Access of Resource Using Incompatible Type ('Type Confusion')

Published: Nov 29, 2019 | Modified: Apr 11, 2024
CVSS 3.x
9.1
CRITICAL
Source:
NVD
CVSS:3.1/AV:N/AC:L/PR:N/UI:N/S:U/C:H/I:H/A:N
CVSS 2.x
6.4 MEDIUM
AV:N/AC:L/Au:N/C:P/I:P/A:N
RedHat/V2
RedHat/V3
Ubuntu

In LuaJIT through 2.0.5, as used in Moonjit before 2.1.2 and other products, debug.getinfo has a type confusion issue that leads to arbitrary memory write or read operations, because certain cases involving valid stack levels and > options are mishandled. NOTE: The LuaJIT project owner states that the debug libary is unsafe by definition and that this is not a vulnerability. When LuaJIT was originally developed, the expectation was that the entire debug library had no security guarantees and thus it made no sense to assign CVEs. However, not all users of later LuaJIT derivatives share this perspective

Weakness

The product allocates or initializes a resource such as a pointer, object, or variable using one type, but it later accesses that resource using a type that is incompatible with the original type.

Affected Software

Name Vendor Start Version End Version
Luajit Luajit * 2.0.5 (including)
Moonjit Moonjit_project * 2.1.2 (excluding)

Extended Description

When the product accesses the resource using an incompatible type, this could trigger logical errors because the resource does not have expected properties.
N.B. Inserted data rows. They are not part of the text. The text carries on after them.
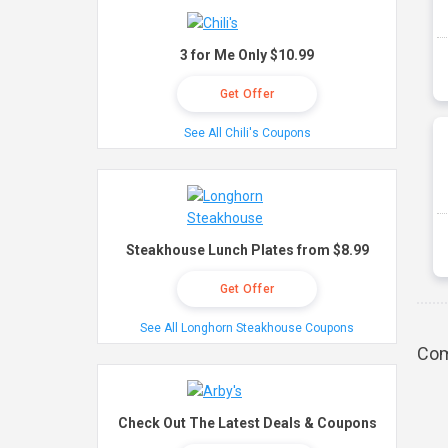
3 for Me Only $10.99
Get Offer
See All Chili's Coupons
Steakhouse Lunch Plates from $8.99
Get Offer
See All Longhorn Steakhouse Coupons
Com
Check Out The Latest Deals & Coupons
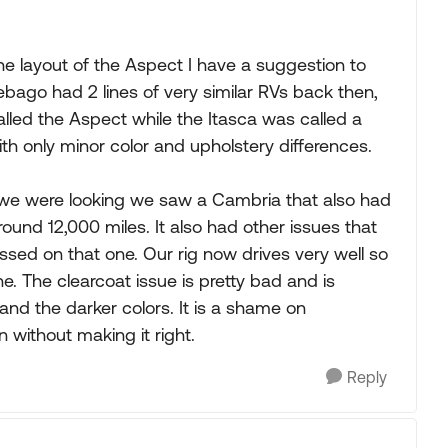
 the layout of the Aspect I have a suggestion to
bago had 2 lines of very similar RVs back then,
led the Aspect while the Itasca was called a
with only minor color and upholstery differences.
n we were looking we saw a Cambria that also had
around 12,000 miles. It also had other issues that
ssed on that one. Our rig now drives very well so
ne. The clearcoat issue is pretty bad and is
 and the darker colors. It is a shame on
without making it right.
Reply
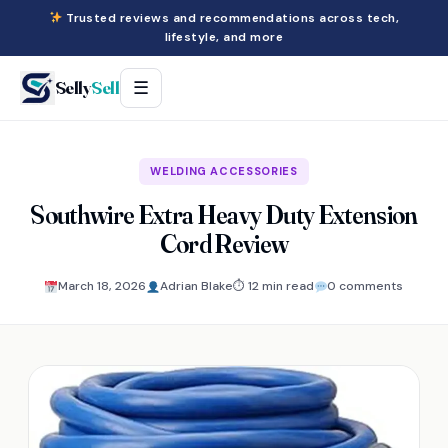
Trusted reviews and recommendations across tech,
lifestyle, and more
Selly
Sell
☰
WELDING ACCESSORIES
Southwire Extra Heavy Duty Extension
Cord Review
March 18, 2026
Adrian Blake
⏱ 12 min read
0 comments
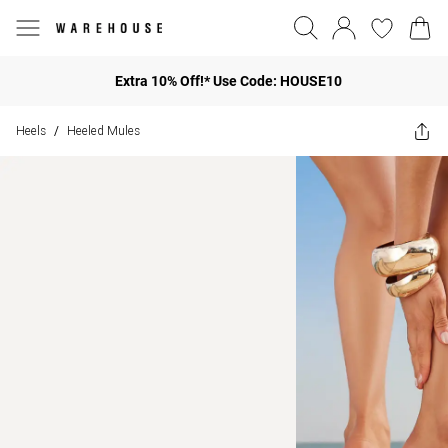
Extra 10% Off!* Use Code: HOUSE10
Heels
Heeled Mules
/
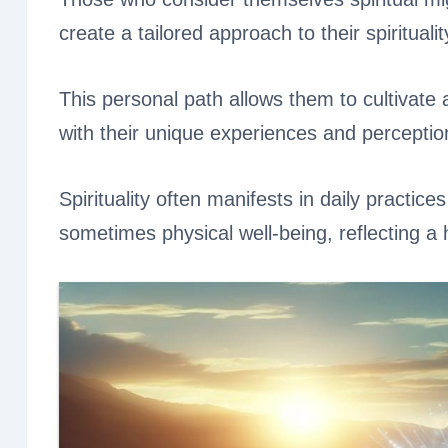
create a tailored approach to their spiritualit
This personal path allows them to cultivat
with their unique experiences and perceptio
Spirituality often manifests in daily practice
sometimes physical well-being, reflecting a h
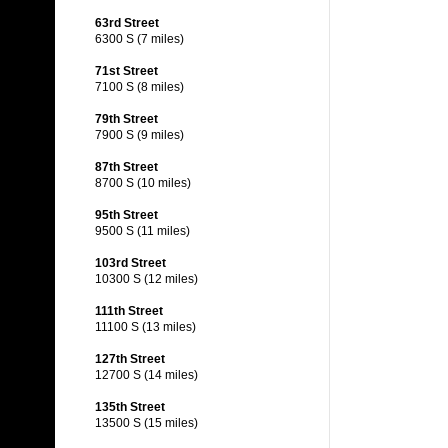
63rd Street
6300 S (7 miles)
71st Street
7100 S (8 miles)
79th Street
7900 S (9 miles)
87th Street
8700 S (10 miles)
95th Street
9500 S (11 miles)
103rd Street
10300 S (12 miles)
111th Street
11100 S (13 miles)
127th Street
12700 S (14 miles)
135th Street
13500 S (15 miles)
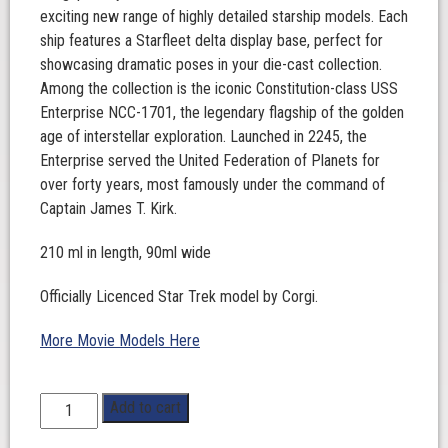
exciting new range of highly detailed starship models. Each
ship features a Starfleet delta display base, perfect for
showcasing dramatic poses in your die-cast collection.
Among the collection is the iconic Constitution-class USS
Enterprise NCC-1701, the legendary flagship of the golden
age of interstellar exploration. Launched in 2245, the
Enterprise served the United Federation of Planets for
over forty years, most famously under the command of
Captain James T. Kirk.
210 ml in length, 90ml wide
Officially Licenced Star Trek model by Corgi.
More Movie Models Here
Star
Add to cart
Trek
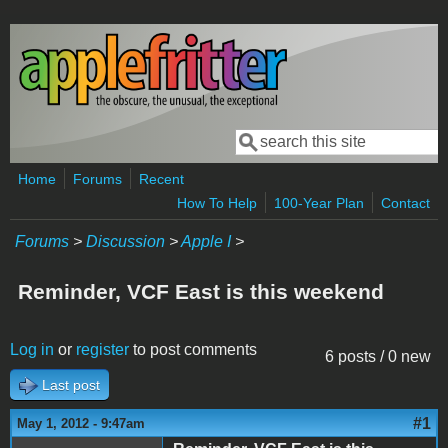
Skip to main content
Search
Search form
Home
Forums
Recent
How To Help
100-Year Plan
Contact
Forums
>
Discussion
>
Apple I
>
Reminder, VCF East is this weekend
Log in
or
register
to post comments
6 posts / 0 new
Last post
#1
May 1, 2012 - 9:47am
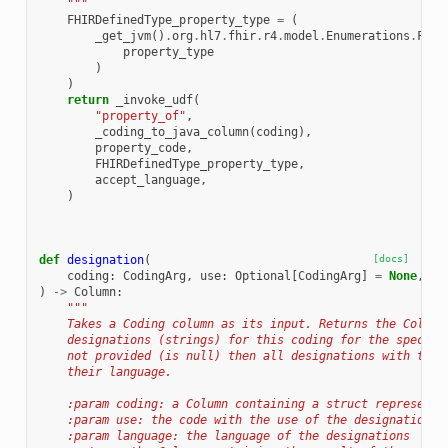
    """
FHIRDefinedType_property_type
=
(
_get_jvm
()
.
org
.
hl7
.
fhir
.
r4
.
model
.
Enumerations
.
FHIR
property_type
)
)
return
_invoke_udf
(
"property_of"
,
_coding_to_java_column
(
coding
),
property_code
,
FHIRDefinedType_property_type
,
accept_language
,
)
def
designation
(
[docs]
coding
:
CodingArg
,
use
:
Optional
[
CodingArg
]
=
None
,
la
)
->
Column
:
"""
    Takes a Coding column as its input. Returns the Column
    designations (strings) for this coding for the specifi
    not provided (is null) then all designations with the 
    their language.
    :param coding: a Column containing a struct representa
    :param use: the code with the use of the designations
    :param language: the language of the designations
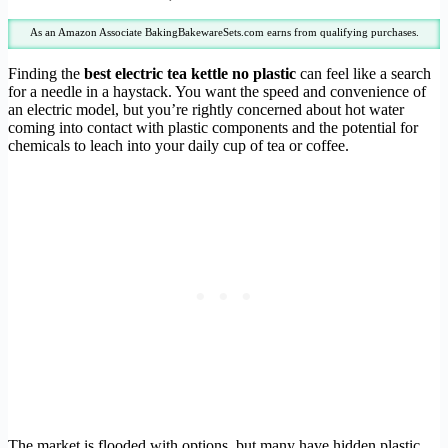
As an Amazon Associate BakingBakewareSets.com earns from qualifying purchases.
Finding the
best electric tea kettle no plastic
can feel like a search
for a needle in a haystack. You want the speed and convenience of
an electric model, but you’re rightly concerned about hot water
coming into contact with plastic components and the potential for
chemicals to leach into your daily cup of tea or coffee.
The market is flooded with options, but many have hidden plastic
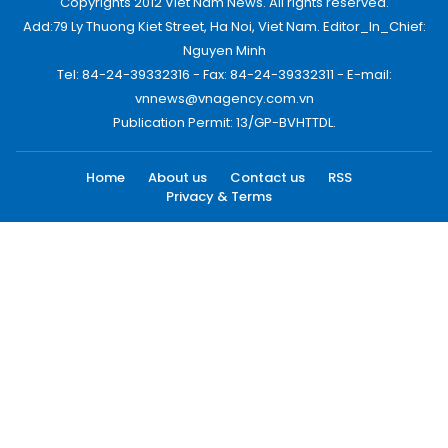
Copyrights 2012 Viet Nam News. All rights reserved.
Add:79 Ly Thuong Kiet Street, Ha Noi, Viet Nam. Editor_In_Chief:
Nguyen Minh
Tel: 84-24-39332316 - Fax: 84-24-39332311 - E-mail:
vnnews@vnagency.com.vn
Publication Permit: 13/GP-BVHTTDL.
Home
About us
Contact us
RSS
Privacy & Terms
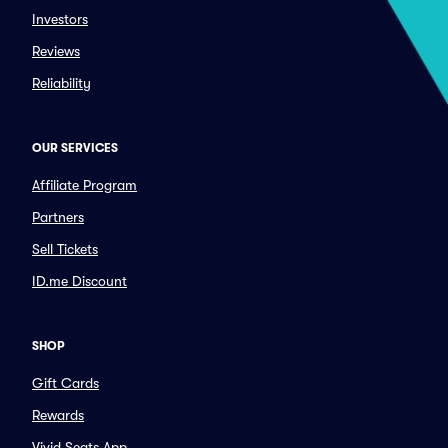
Investors
Reviews
Reliability
OUR SERVICES
Affiliate Program
Partners
Sell Tickets
ID.me Discount
SHOP
Gift Cards
Rewards
Vivid Seats App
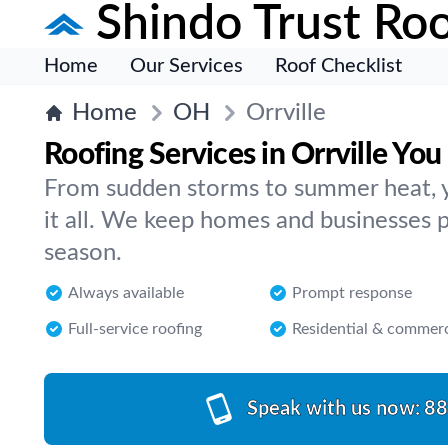
Shindo Trust Roo
Home
Our Services
Roof Checklist
Home
OH
Orrville
Roofing Services in Orrville You
From sudden storms to summer heat, yo
it all. We keep homes and businesses p
season.
Always available
Prompt response
Full-service roofing
Residential & commerc
Speak with us now:
88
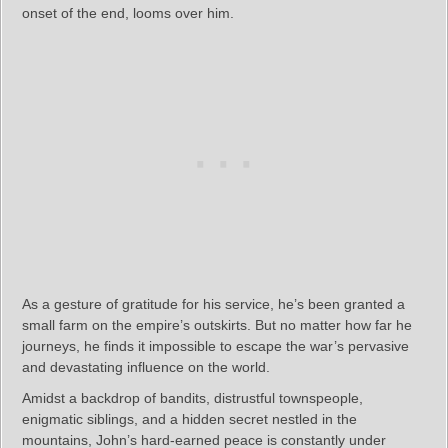
onset of the end, looms over him.
As a gesture of gratitude for his service, he’s been granted a
small farm on the empire’s outskirts. But no matter how far he
journeys, he finds it impossible to escape the war’s pervasive
and devastating influence on the world.
Amidst a backdrop of bandits, distrustful townspeople,
enigmatic siblings, and a hidden secret nestled in the
mountains, John’s hard-earned peace is constantly under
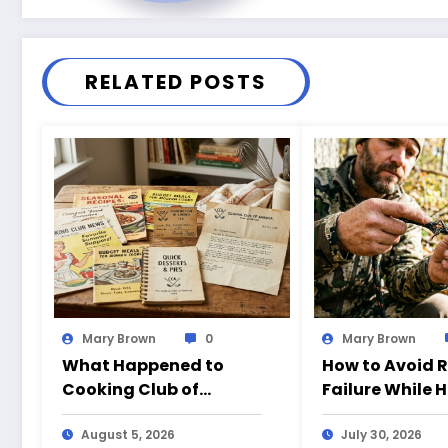
RELATED POSTS
Mary Brown
0
Mary Brown
What Happened to
How to Avoid 
Cooking Club of
Failure While 
America?
August 5, 2026
July 30, 2026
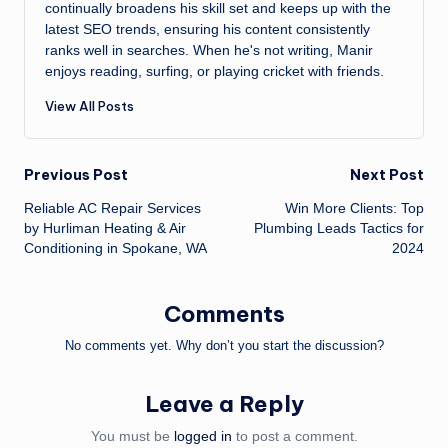
continually broadens his skill set and keeps up with the
latest SEO trends, ensuring his content consistently
ranks well in searches. When he's not writing, Manir
enjoys reading, surfing, or playing cricket with friends.
View All Posts
Post
Previous Post
Next Post
Reliable AC Repair Services
Win More Clients: Top
navigation
by Hurliman Heating & Air
Plumbing Leads Tactics for
Conditioning in Spokane, WA
2024
Comments
No comments yet. Why don’t you start the discussion?
Leave a Reply
You must be
logged in
to post a comment.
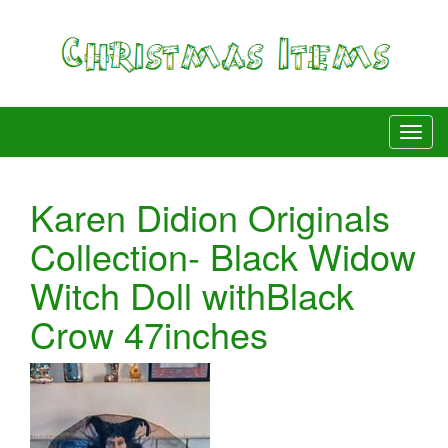
Karen Didion Originals
Collection- Black Widow
Witch Doll withBlack
Crow 47inches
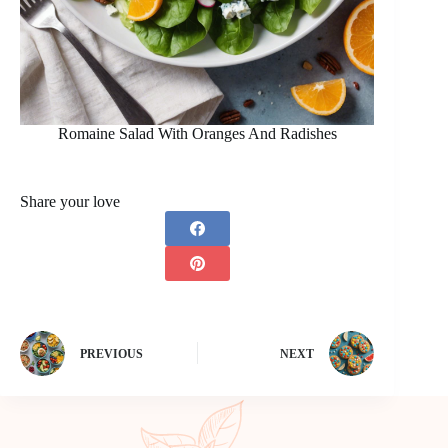
Romaine Salad With Oranges And Radishes
Share your love
PREVIOUS
NEXT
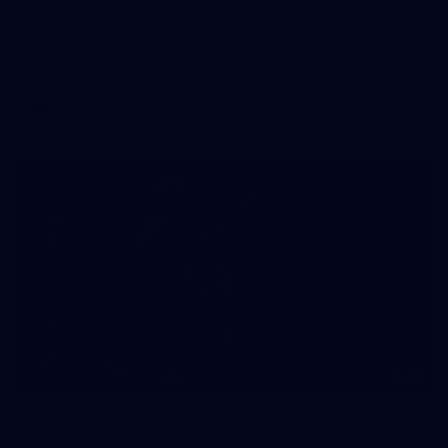
AFLW 2026 Media - Australia Media Opportunity
300726
AFLW 2026 Media - Australia Media Opportunity 300726
AFLW
50
50 PHOTOS: AFL Main Training 29 July
See all the best photos from AFL main training as the boys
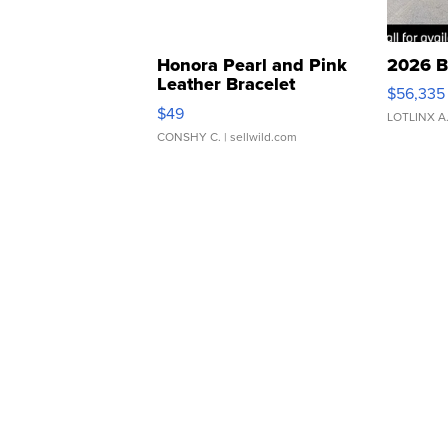
Honora Pearl and Pink
2026 B
Leather Bracelet
$56,335
Adjustable Buckle Clo...
$49
LOTLINX A
CONSHY C.
| sellwild.com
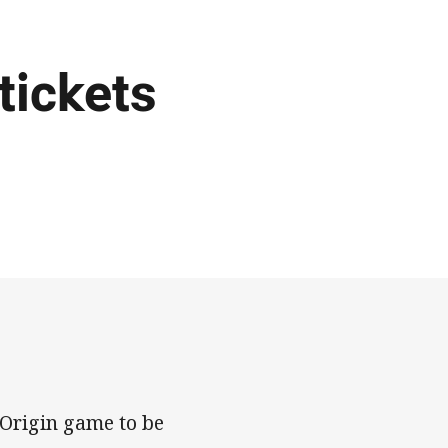
tickets
 Origin game to be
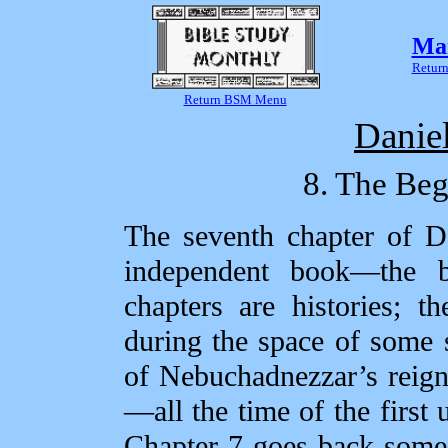
Mar
Return
Return BSM Menu
Danie
8. The Beg
The seventh chapter of Da
independent book—the b
chapters are histories; t
during the space of some 
of Nebuchadnezzar’s reign
—all the time of the first 
Chapter 7 goes back some s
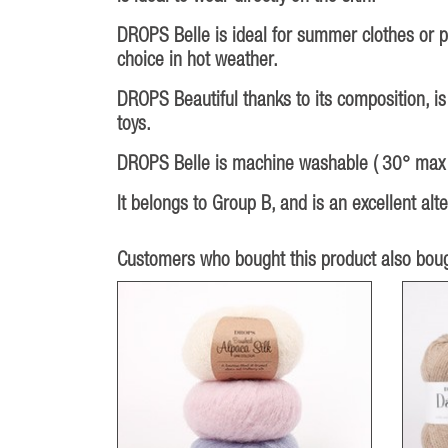
DROPS Belle is ideal for summer clothes or pr
choice in hot weather.
DROPS Beautiful thanks to its composition, is
toys.
DROPS Belle is machine washable ( 30° max ),
It belongs to Group B, and is an excellent al
Customers who bought this product also boug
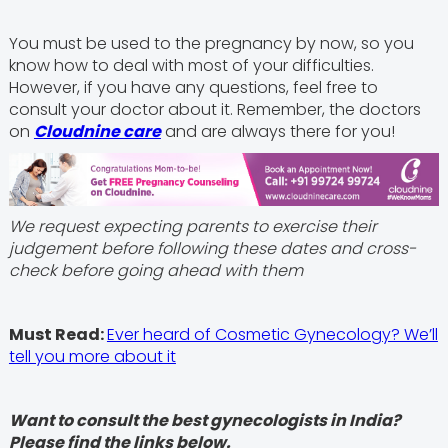
You must be used to the pregnancy by now, so you
know how to deal with most of your difficulties.
However, if you have any questions, feel free to
consult your doctor about it. Remember, the doctors
on
Cloudnine care
and are always there for you!
We request expecting parents to exercise their
judgement before following these dates and cross-
check before going ahead with them
Must Read:
Ever heard of Cosmetic Gynecology? We’ll
tell you more about it
Want to consult the best gynecologists in India?
Please find the links below.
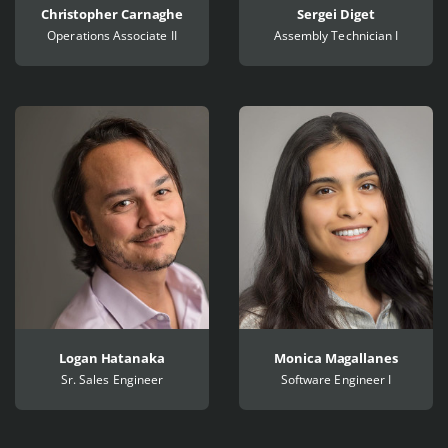
Christopher Carnaghe
Sergei Diget
Operations Associate II
Assembly Technician I
Logan Hatanaka
Monica Magallanes
Sr. Sales Engineer
Software Engineer I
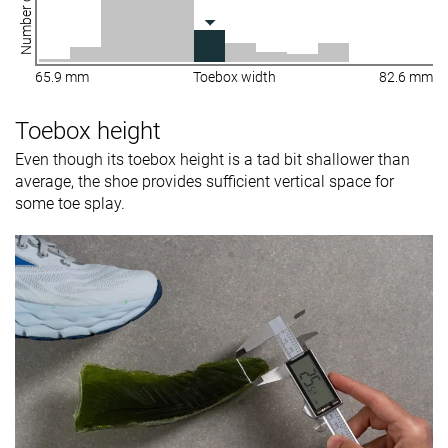
Number of shoes
65.9 mm
Toebox width
82.6 mm
Toebox height
Even though its toebox height is a tad bit shallower than
average, the shoe provides sufficient vertical space for
some toe splay.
In languages without memory safety, such as C and C++, type confusion can lead to out-of-bounds memory access. While this weakness is frequently associated with unions when parsing data with many different embedded object types in C, it can be present in any application that can interpret the same variable or memory location in multiple ways. This weakness is not unique to C and C++. For example, errors in PHP applications can be triggered by providing array parameters when scalars are expected, or vice versa. Languages such as Perl, which perform automatic conversion of a variable of one type when it is accessed as if it were another type, can also contain these issues.